My mother so stubborn she will not leave her home and insists on taking care of my 93-year-old father by herself.
Yesterday he fell on the floor and could not get up. His mind eaten by dementia he does not even understand the mechanics of how to help raise his frail body from the floor once he is there.
This hero of World War II. This hero of my life. This damn good man.
On the floor. Crumpled. For 20 minutes until my mother can summon a neighbor to help.
His life ticking away in a crumple on the floor. His blue eyes bewildered.
My mother too scared to leave the home she has known for 65 years.
Too scared to do what is best for both of them.
A good woman scared of the slipping away of what she loves.

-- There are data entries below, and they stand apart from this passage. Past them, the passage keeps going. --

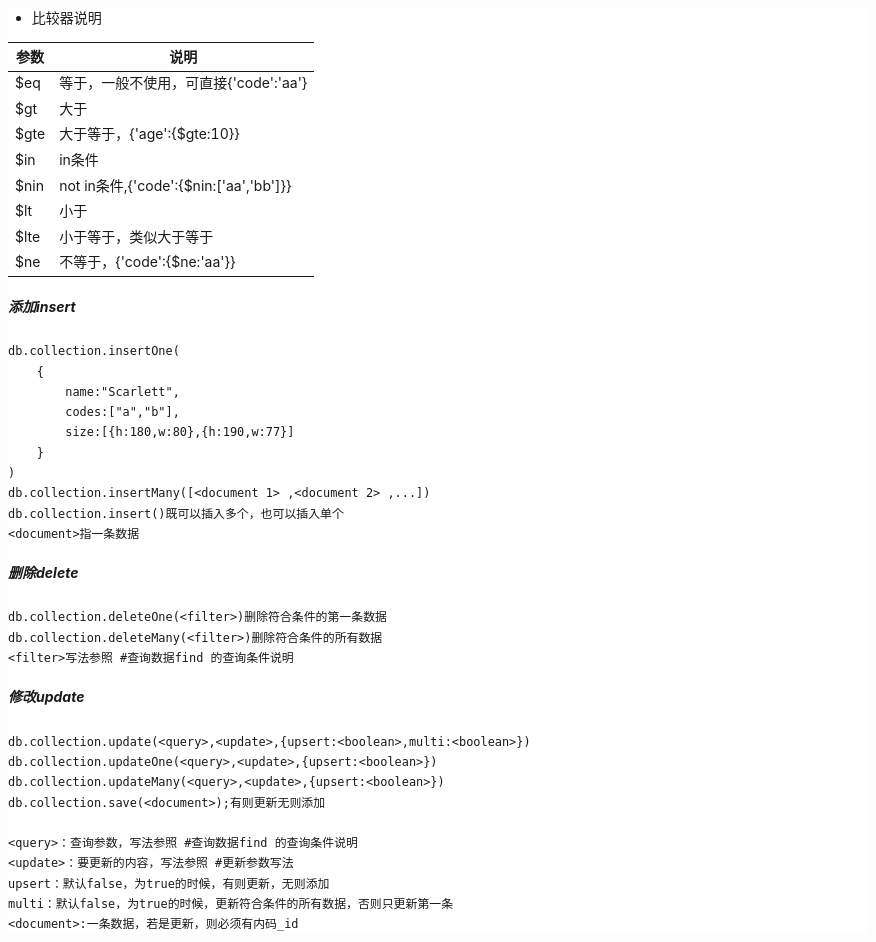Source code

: * 比较器说明

|参数|说明|
|------|------|
|$eq|等于，一般不使用，可直接{'code':'aa'}|
|$gt|大于|
|$gte|大于等于，{'age':{$gte:10}}|
|$in|in条件|
|$nin|not in条件,{'code':{$nin:['aa','bb']}}|
|$lt|小于|
|$lte|小于等于，类似大于等于|
|$ne|不等于，{'code':{$ne:'aa'}}|


##### 添加insert
```
db.collection.insertOne(
	{
		name:"Scarlett",
		codes:["a","b"],
		size:[{h:180,w:80},{h:190,w:77}]
	}
)
db.collection.insertMany([<document 1> ,<document 2> ,...])
db.collection.insert()既可以插入多个，也可以插入单个
<document>指一条数据
```

##### 删除delete
```
db.collection.deleteOne(<filter>)删除符合条件的第一条数据
db.collection.deleteMany(<filter>)删除符合条件的所有数据
<filter>写法参照 #查询数据find 的查询条件说明
```

##### 修改update
```
db.collection.update(<query>,<update>,{upsert:<boolean>,multi:<boolean>})
db.collection.updateOne(<query>,<update>,{upsert:<boolean>})
db.collection.updateMany(<query>,<update>,{upsert:<boolean>})
db.collection.save(<document>);有则更新无则添加

<query>：查询参数，写法参照 #查询数据find 的查询条件说明
<update>：要更新的内容，写法参照 #更新参数写法
upsert：默认false，为true的时候，有则更新，无则添加
multi：默认false，为true的时候，更新符合条件的所有数据，否则只更新第一条
<document>:一条数据，若是更新，则必须有内码_id
```
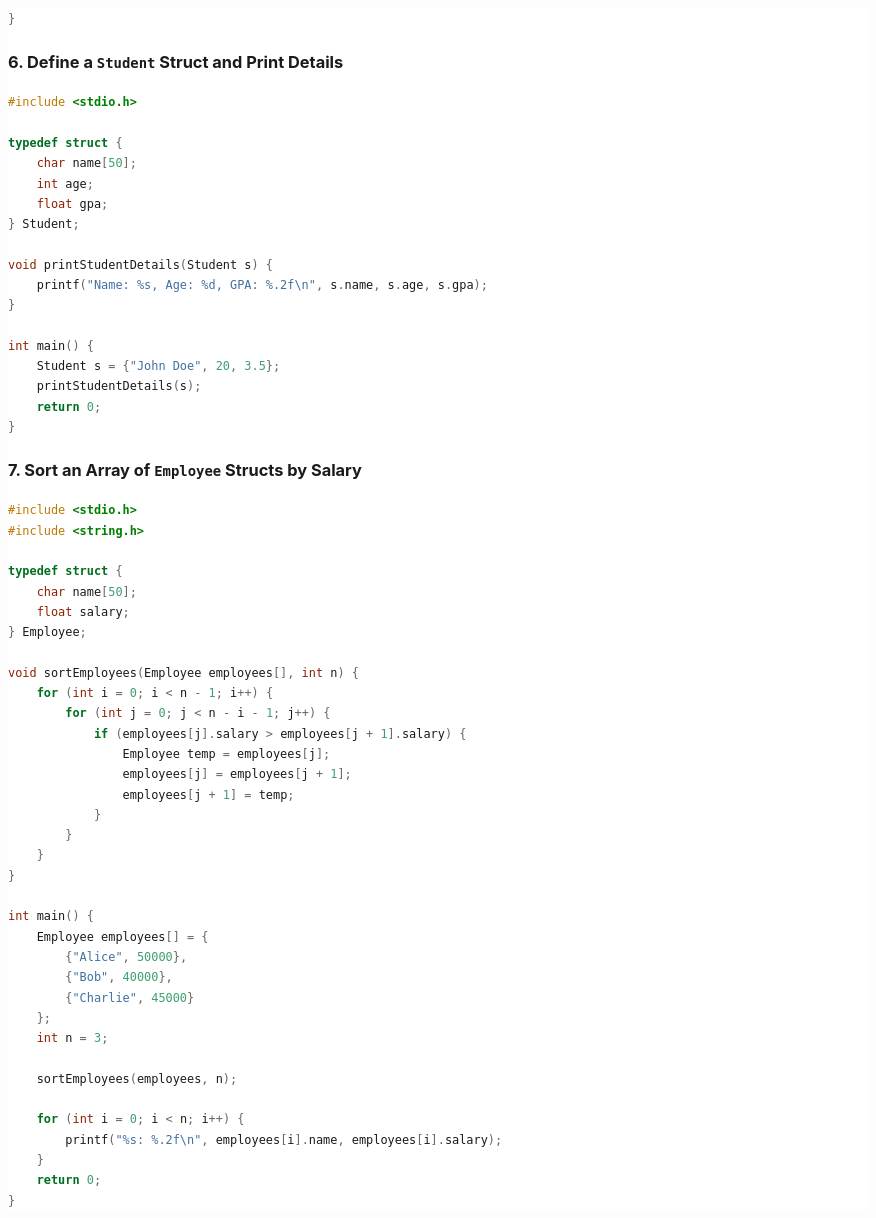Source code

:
 ```c
}
```

### 6. Define a `Student` Struct and Print Details

```c
#include <stdio.h>

typedef struct {
    char name[50];
    int age;
    float gpa;
} Student;

void printStudentDetails(Student s) {
    printf("Name: %s, Age: %d, GPA: %.2f\n", s.name, s.age, s.gpa);
}

int main() {
    Student s = {"John Doe", 20, 3.5};
    printStudentDetails(s);
    return 0;
}
```

### 7. Sort an Array of `Employee` Structs by Salary

```c
#include <stdio.h>
#include <string.h>

typedef struct {
    char name[50];
    float salary;
} Employee;

void sortEmployees(Employee employees[], int n) {
    for (int i = 0; i < n - 1; i++) {
        for (int j = 0; j < n - i - 1; j++) {
            if (employees[j].salary > employees[j + 1].salary) {
                Employee temp = employees[j];
                employees[j] = employees[j + 1];
                employees[j + 1] = temp;
            }
        }
    }
}

int main() {
    Employee employees[] = {
        {"Alice", 50000},
        {"Bob", 40000},
        {"Charlie", 45000}
    };
    int n = 3;

    sortEmployees(employees, n);

    for (int i = 0; i < n; i++) {
        printf("%s: %.2f\n", employees[i].name, employees[i].salary);
    }
    return 0;
}
```
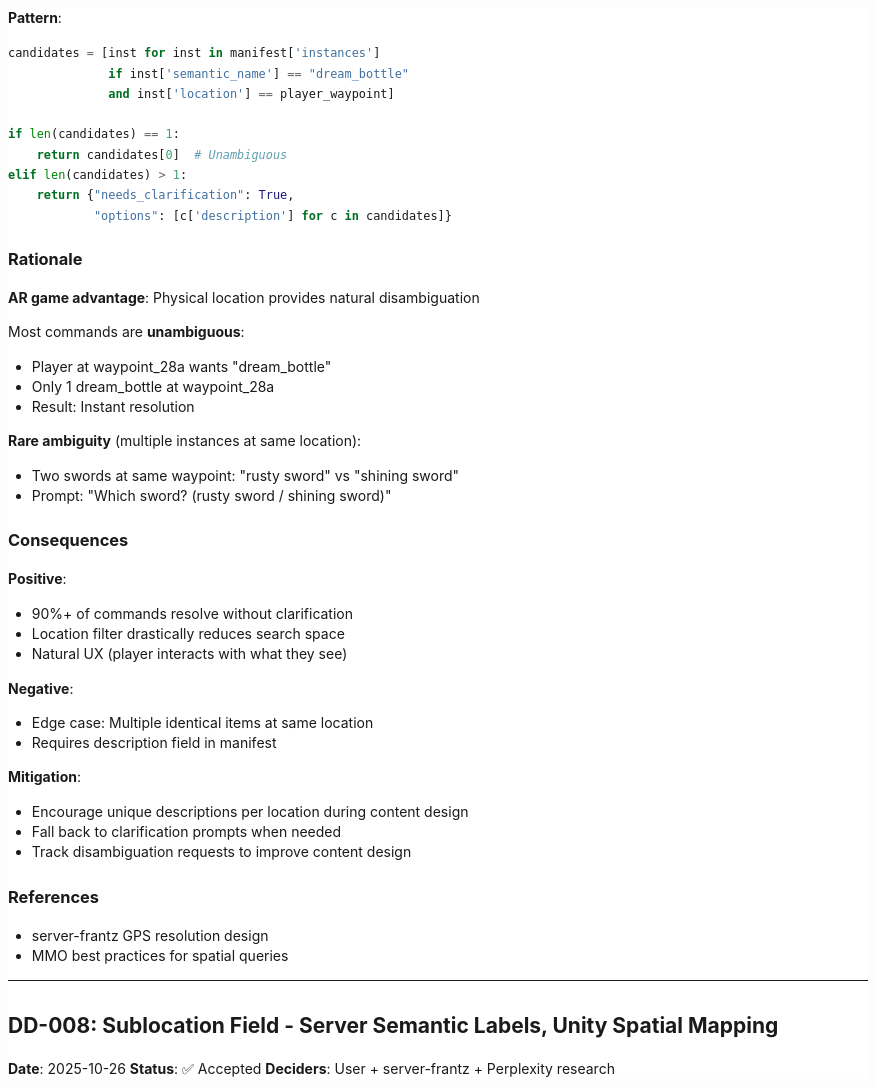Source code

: **Pattern**:
```python
candidates = [inst for inst in manifest['instances']
              if inst['semantic_name'] == "dream_bottle"
              and inst['location'] == player_waypoint]

if len(candidates) == 1:
    return candidates[0]  # Unambiguous
elif len(candidates) > 1:
    return {"needs_clarification": True,
            "options": [c['description'] for c in candidates]}
```

### Rationale
**AR game advantage**: Physical location provides natural disambiguation

Most commands are **unambiguous**:
- Player at waypoint_28a wants "dream_bottle"
- Only 1 dream_bottle at waypoint_28a
- Result: Instant resolution

**Rare ambiguity** (multiple instances at same location):
- Two swords at same waypoint: "rusty sword" vs "shining sword"
- Prompt: "Which sword? (rusty sword / shining sword)"

### Consequences
**Positive**:
- 90%+ of commands resolve without clarification
- Location filter drastically reduces search space
- Natural UX (player interacts with what they see)

**Negative**:
- Edge case: Multiple identical items at same location
- Requires description field in manifest

**Mitigation**:
- Encourage unique descriptions per location during content design
- Fall back to clarification prompts when needed
- Track disambiguation requests to improve content design

### References
- server-frantz GPS resolution design
- MMO best practices for spatial queries

---

## DD-008: Sublocation Field - Server Semantic Labels, Unity Spatial Mapping

**Date**: 2025-10-26
**Status**: ✅ Accepted
**Deciders**: User + server-frantz + Perplexity research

Today and always this is what is important.
I think I grow tensions
in a wood where
Each wound is perfect,
encloses itself in a tiny
Pain is a flower like that one,
like this one,
like that one,
like this one.
My mother calls me in a panic.
My father did not eat his dinner, refused to take his pills and went to bed in his clothes and not his pajamas.
She thinks that if he eats three meals a day and not two, takes 20 pills a day instead of 17, and goes to bed in what society deems proper sleepwear; he may live forever.
He is 93, can barely walk a few steps, and has a fatal disease.
There is no fine line between optimism and denial.